Du mythe du Peuple trahi au cauchemar de Macron
Robert Ayrton commente le phénomène «Gilets jaunes».
Le «cauchemar de Macron», titrait récemment en une l'hebdomadaire britannique «The Economist». À voir le nombre de manifestants à Paris samedi dernier, le mouvement des «gilets jaunes» s'essouffle. Par lassitude, par dépit, à cause du froid, de l'attentat terroriste de Strasbourg, ou parce que le «nouveau contrat pour la nation», annoncé par Emmanuel Macron à la onzième heure, aura tout de même divisé les contestataires. Le cauchemar de Macron n'est peut-être pas fini pour autant. Ni pour lui ni pour ses successeurs. Tout au début, on a pensé que la crise des «gilets jaunes» n'était qu'une affaire de prix à la pompe. Puis de pouvoir d'achat en général. Mais les revendications ont pris le chemin d'une liste à la Prévert: abolition du chômage, augmentation du SMIC, suppression du Sénat, interdiction du glyphosate, aides aux écoles, aux crèches, à la psychiatrie.

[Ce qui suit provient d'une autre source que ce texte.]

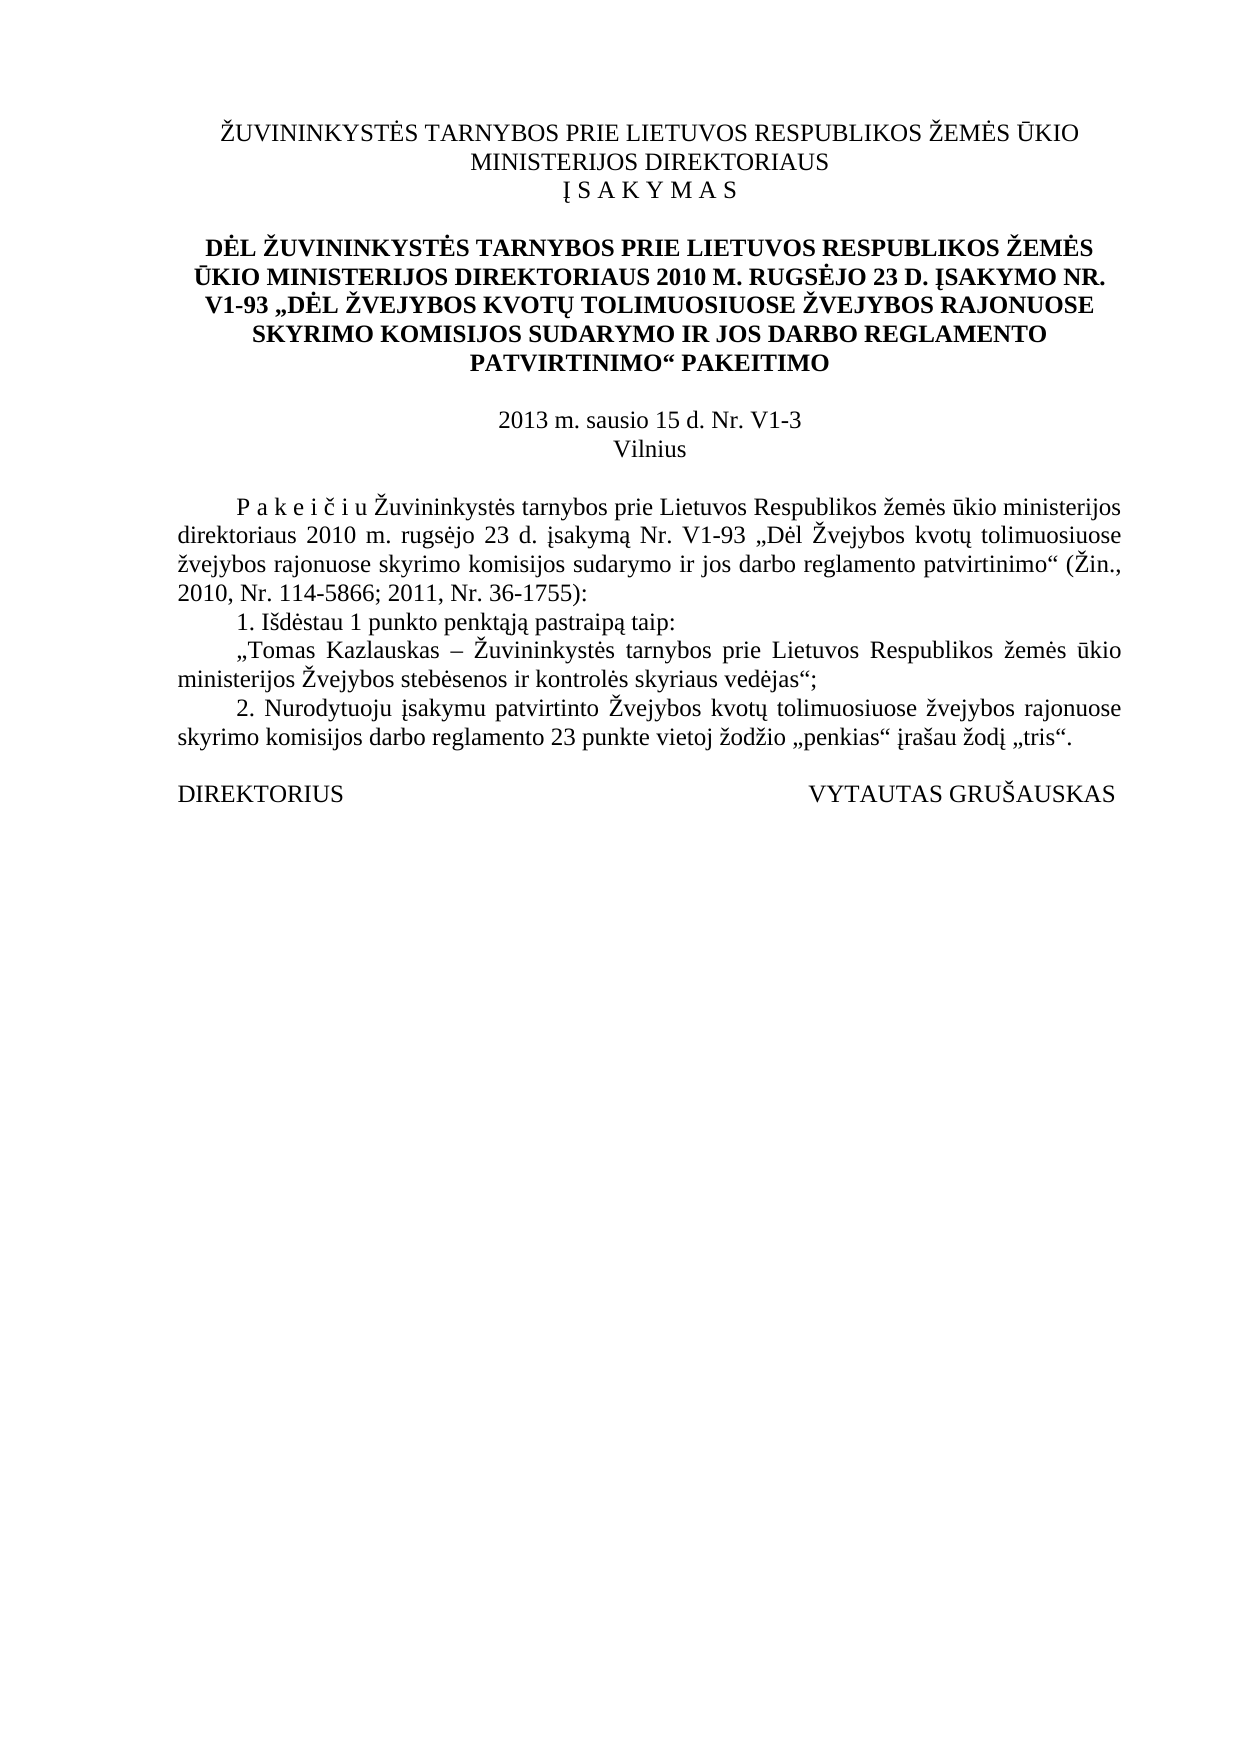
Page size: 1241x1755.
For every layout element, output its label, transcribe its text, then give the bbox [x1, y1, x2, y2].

text „Tomas Kazlauskas – Žuvininkystės tarnybos prie Lietuvos Respublikos žemės ūkio ministerijos Žvejybos stebėsenos ir kontrolės skyriaus vedėjas“; [177, 636, 1122, 693]
text 2. Nurodytuoju įsakymu patvirtinto Žvejybos kvotų tolimuosiuose žvejybos rajonuose skyrimo komisijos darbo reglamento 23 punkte vietoj žodžio „penkias“ įrašau žodį „tris“. [177, 693, 1122, 751]
text 1. Išdėstau 1 punkto penktąją pastraipą taip: [177, 607, 1122, 636]
text Vilnius [177, 434, 1122, 463]
text Žuvininkystės TARNYBOS prie LIETUVOS RESPUBLIKOS žemės ūkio ministerijos direktoriAus [177, 118, 1122, 176]
text Į S A K Y M A S [177, 176, 1122, 204]
text P a k e i č i u Žuvininkystės tarnybos prie Lietuvos Respublikos žemės ūkio ministerijos direktoriaus 2010 m. rugsėjo 23 d. įsakymą Nr. V1-93 „Dėl Žvejybos kvotų tolimuosiuose žvejybos rajonuose skyrimo komisijos sudarymo ir jos darbo reglamento patvirtinimo“ (Žin., 2010, Nr. 114-5866; 2011, Nr. 36-1755): [177, 492, 1122, 607]
text 2013 m. sausio 15 d. Nr. V1-3 [177, 406, 1122, 434]
text DĖL ŽUVININKYSTĖS TARNYBOS PRIE LIETUVOS RESPUBLIKOS ŽEMĖS ŪKIO MINISTERIJOS DIREKTORIAUS 2010 M. RUGSĖJO 23 D. ĮSAKYMO NR. V1-93 „DĖL ŽVEJYBOS KVOTŲ Tolimuosiuose ŽVEJYBOS RAJONUOSE SKYRIMO KOMISIJOS SUDARYMO IR JOS DARBO REGLAMENTO PATVIRTINIMO“ PAKEITIMO [177, 233, 1122, 377]
text Direktorius Vytautas Grušauskas [177, 779, 1122, 808]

Un tel déferlement de doléances n'est peut-être, en fin de compte, que la nouvelle manifestation d'une vieille rancœur tapie au fond de l'histoire de la République depuis ses débuts tourmentés. Elle est née de la tension perpétuelle, jamais résolue en France, entre deux conceptions politiques: la démocratie «pure» à la Rousseau contre la démocratie représentative à la Sieyès. Comme toutes les nations, la France a ses mythes. Ici, c'est celui du Peuple avec un grand «P» dépossédé de sa souveraineté par des élites qui l'ont trahi. En 1794, le mouvement des sans-culottes parisiens, incarnation du Peuple, a connu son court moment de gloire, où ses meneurs ont pu imposer leurs exigences à une Convention tétanisée. On connaît la suite: le mouvement a été neutralisé dans le sang et ce fut la victoire définitive du principe de la démocratie représentative.

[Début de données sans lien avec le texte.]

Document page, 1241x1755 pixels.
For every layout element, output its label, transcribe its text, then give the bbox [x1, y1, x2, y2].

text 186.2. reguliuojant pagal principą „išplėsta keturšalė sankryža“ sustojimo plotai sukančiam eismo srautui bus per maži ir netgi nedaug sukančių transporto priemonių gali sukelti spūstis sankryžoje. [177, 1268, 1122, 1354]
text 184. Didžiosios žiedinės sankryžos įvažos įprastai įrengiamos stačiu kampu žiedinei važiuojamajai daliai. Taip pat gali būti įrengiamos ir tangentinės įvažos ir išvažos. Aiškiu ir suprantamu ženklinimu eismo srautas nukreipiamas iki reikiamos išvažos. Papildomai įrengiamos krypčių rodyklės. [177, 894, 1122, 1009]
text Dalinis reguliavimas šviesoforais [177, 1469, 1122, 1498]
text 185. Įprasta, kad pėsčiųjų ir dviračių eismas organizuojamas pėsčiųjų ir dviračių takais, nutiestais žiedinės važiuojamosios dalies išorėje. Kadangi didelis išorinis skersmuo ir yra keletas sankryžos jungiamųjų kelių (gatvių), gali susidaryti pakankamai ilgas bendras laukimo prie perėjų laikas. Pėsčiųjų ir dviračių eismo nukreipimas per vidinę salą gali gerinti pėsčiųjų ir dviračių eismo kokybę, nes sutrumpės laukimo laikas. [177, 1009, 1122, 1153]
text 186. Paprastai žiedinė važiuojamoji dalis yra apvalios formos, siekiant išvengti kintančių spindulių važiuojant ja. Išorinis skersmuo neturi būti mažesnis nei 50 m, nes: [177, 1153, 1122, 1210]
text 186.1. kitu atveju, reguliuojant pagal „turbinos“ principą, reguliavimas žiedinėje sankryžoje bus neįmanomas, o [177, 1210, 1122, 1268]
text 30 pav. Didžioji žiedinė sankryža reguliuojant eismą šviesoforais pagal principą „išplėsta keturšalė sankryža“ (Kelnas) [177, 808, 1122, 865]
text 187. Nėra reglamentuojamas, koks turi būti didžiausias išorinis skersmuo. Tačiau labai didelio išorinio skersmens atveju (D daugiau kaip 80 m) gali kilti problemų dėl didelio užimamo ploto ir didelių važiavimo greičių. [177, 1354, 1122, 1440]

«La violence insurrectionnelle serait légitime, le bras armé d'une démocratie sans-culotte»
Ce mythe est porteur d'une idée subversive. Face à la surdité du pouvoir, le Peuple aurait un droit d'insurrection, une violence légitime, soustraite de plein droit à la sanction pénale. Elle constituerait le bras armé de cette démocratie sans-culotte sans cesse étouffée, la seule fidèle à la volonté populaire. Cette violence d'«en bas» ne serait que le miroir d'une violence d'«en haut», celle aujourd'hui des flibustiers du CAC 40, des milliardaires et leurs planques offshore, cautionnée par Macron, «président des riches».
Emmanuel Macron n'a plus le choix. Ce ne sont pas de seules mesures touchant au SMIC ou aux retraites qui pourront éviter un nouveau séisme populaire. Il doit prendre au sérieux une revendication sur laquelle il est resté peu disert: une «démocratie participative». Vaste programme, aurait dit de Gaulle.
Pour son malheur et sa défense, Macron a été propulsé à la tête d'un grand pays complexe où l'État, après des siècles de centralisation régalienne, est devenu le dépositaire de toutes les attentes et donc forcément cible de toutes les rancœurs, par définition jamais satisfaites. La France est belle, mais ingouvernable.